[EXCERPT]:

·····

To these particulars of criticism Counsel for Mr Mathankanna simply answers that it was open to the Deputy Adjudicator to highlight these gaps and inconsistencies as part of the background and in light of the gaps in Mr Kuppusamy’s own disclosure. There was no error or impropriety in not labelling them.
Ground 4: Exclusion of Vijay
Lastly, the Grounds of Appeal complain about the exclusion of Vijay from the hearing during the cross-examination of his son and certain parts of the cross-examination of Mr Mathankanna and Dr Vera. Counsel submits that Vijay was in substance a party to the proceedings and that it is contrary to the fundamental requirements of a fair trial that a litigant be barred in this way. In particular, it is suggested that had Vijay been permitted to remain during the cross-examination of Dr Vera he “would have had an opportunity to marshal his thoughts in respect of the file, and the misunderstandings that had occurred might have been resolved. Instead the cross-examination of Vijay took the course that it did, and worked, it is submitted, a considerable unfairness on [Mr Kuppusamy] as a result”.
Counsel for Mr Mathankanna rejected this fourth ground as misconceived.
Proper approach on appeal
The caution required of an appeal court when invited to reverse a decision which turns on the facts has repeatedly been emphasised at the highest level. The trial judge will have seen and heard the witnesses and will have had before him or her all the material agreed to be admissible and relevant: an appeal court will not have the former and is unlikely to have the latter.
Lacking those advantages, an appeal court should not come to a different conclusion on the evidence where there is no question of misdirection unless it is unequivocally satisfied that any advantage enjoyed by the trial Judge by reason of having seen and heard the witnesses could not be sufficient to explain and justify his conclusions: see Thomas v Thomas [1947] AC 484 at 487-488.
In Smith New Court Securities Ltd v Scrimgeour Vickers (Asset Management) Ltd [1997] AC 254 at 274H – 265A Lord Steyn said:
“The principle is well settled that where there has been no misdirection from the issue of fact by the trial judge the presumption is that his conclusion on the issue of fact is correct. The Court of Appeal will only reverse the trial judge on an issue of fact when it is convinced that his view is wrong. In such a case if the Court of Appeal is left in doubt as to the correctness of the conclusion it will not disturb it.”
The presumption is especially difficult to dislodge where the finding is one of primary fact and based on an assessment of the credibility of witnesses: indeed, such a finding is virtually unassailable: see Benmax v Austin Motor Co Ltd [1955] AC 370 at 372.
In Biogen Inc v Medeva plc [1997] RPC 1 Lord Hoffmann said:
“The need for Appellate caution in reversing the Judge’s evaluation of the facts is based upon more solid grounds than professional courtesy. It is because specific findings of fact even by the most meticulous judge are inherently only an incomplete statement of impression which was made upon him by primary evidence. His expressed findings are always surrounded by penumbra of imprecision as to emphasis, relative weight, minor qualification and nuance…of which time and language do not permit exact expression but which play an important part in the Judge’s overall evaluation.”

·····

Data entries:

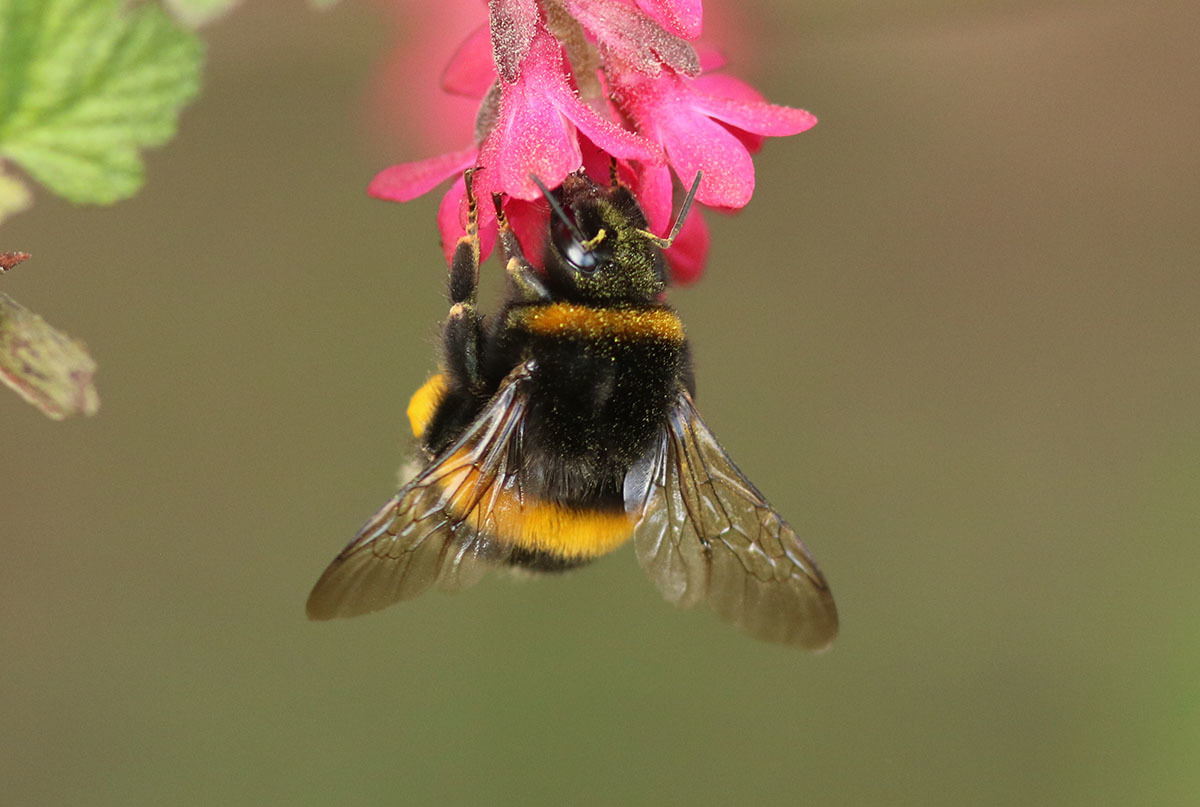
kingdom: Animalia
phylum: Arthropoda
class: Insecta
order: Hymenoptera
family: Apidae
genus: Bombus
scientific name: Bombus terrestris
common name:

·····

[WHAT TO PRODUCE]:
Reproduce the passage of the appeal judgment from "Lacking those advantages, an" to "484 at 487-488." word for word. Work from the appeal judgment alone, not from the listing.

[RESULT OF THIS TASK]:
Lacking those advantages, an appeal court should not come to a different conclusion on the evidence where there is no question of misdirection unless it is unequivocally satisfied that any advantage enjoyed by the trial Judge by reason of having seen and heard the witnesses could not be sufficient to explain and justify his conclusions: see Thomas v Thomas [1947] AC 484 at 487-488.